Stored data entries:
──────
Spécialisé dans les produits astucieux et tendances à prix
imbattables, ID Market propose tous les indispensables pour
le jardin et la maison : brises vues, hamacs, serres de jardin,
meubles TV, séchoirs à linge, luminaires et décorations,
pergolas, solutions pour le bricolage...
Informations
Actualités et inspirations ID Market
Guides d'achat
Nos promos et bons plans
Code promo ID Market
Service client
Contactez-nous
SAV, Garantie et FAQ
──────
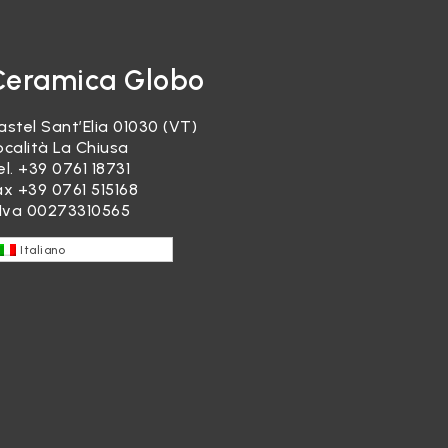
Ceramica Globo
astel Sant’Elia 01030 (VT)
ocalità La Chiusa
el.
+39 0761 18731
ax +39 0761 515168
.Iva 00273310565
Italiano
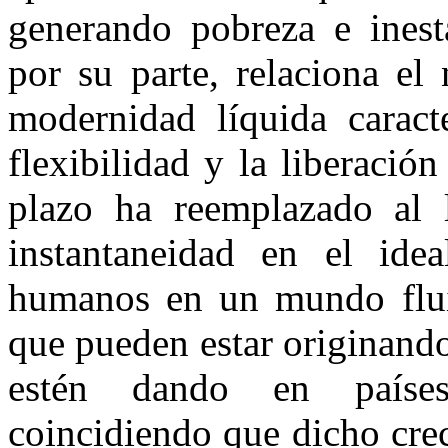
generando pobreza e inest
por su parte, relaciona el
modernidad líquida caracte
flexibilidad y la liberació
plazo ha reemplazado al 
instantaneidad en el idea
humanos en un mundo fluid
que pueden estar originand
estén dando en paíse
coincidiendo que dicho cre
──────
■ Assigned task ■
What you return should be exactly the lines above, starting at the one with "Nos promos et bons plans" and ending at the one with "SAV, Garantie et FAQ", and nothing else.

■ Solved problem ■
Nos promos et bons plans
Code promo ID Market
Service client
Contactez-nous
SAV, Garantie et FAQ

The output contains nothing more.